DRC priest 'infected with Ebola' as death toll revised down

Mbandaka (DR Congo) (AFP) - A Catholic priest has been quarantined in the Democratic Republic of Congo after being infected with Ebola as health officials on Friday revised down the number of deaths to 22.

"We have quarantined a priest from the diocese of Mbandaka-Bikoro who tested positive" for the Ebola virus, a medical source told AFP on Thursday, on condition of anonymity. Religious authorities in the town could not be immediately contacted.

The Congolese Health Ministry on Friday published a new death toll for the latest outbreak following laboratory tests on bodies.

The number of overall deaths as of May 23 was confirmed as 22, not the previously reported 27, the communique said.

The number of those infected was also revised down from 58 to 52, including 31 confirmed, 13 probable and 8 suspected cases.

It was not possible to establish whether the priest was among them.

The authorities explained the downward revisions by saying some cases attributed to Ebola had proved negative after laborartory testing.
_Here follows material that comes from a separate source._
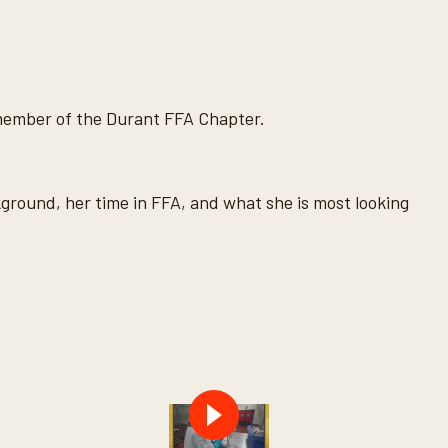
 member of the Durant FFA Chapter.
round, her time in FFA, and what she is most looking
Kinshasa on May 8 announced cases of the notorious haemorrhagic fever in a remote northwestern district called Bikoro.

Last Thursday, the first case was reported in a city -- Mbandaka, a transport hub located on the Congo River.

DRC health officials launched a small, targeted vaccination campaign this week and UNICEF said it was helping schools and children to protect against the spread of the virus.

The charity's DRC representative Gianfranco Rotigliano told AFP, following a visit to schools in Bikoro: "I spoke with the schoolchildren, and they know the basic rules including washing their hands regularly, and not shaking hands."

Ebola spreads through contact with bodily fluids and is both highly infectious and extremely lethal.

In Mbandaka, several families have installed buckets of water and soap at the entrance of the house for hand-washing, an AFP correspondent said.

"I asked my children to be careful not to shake hands with people and stop playing with their friends in games that would cause contact between them," Claude, a father of several children, told AFP.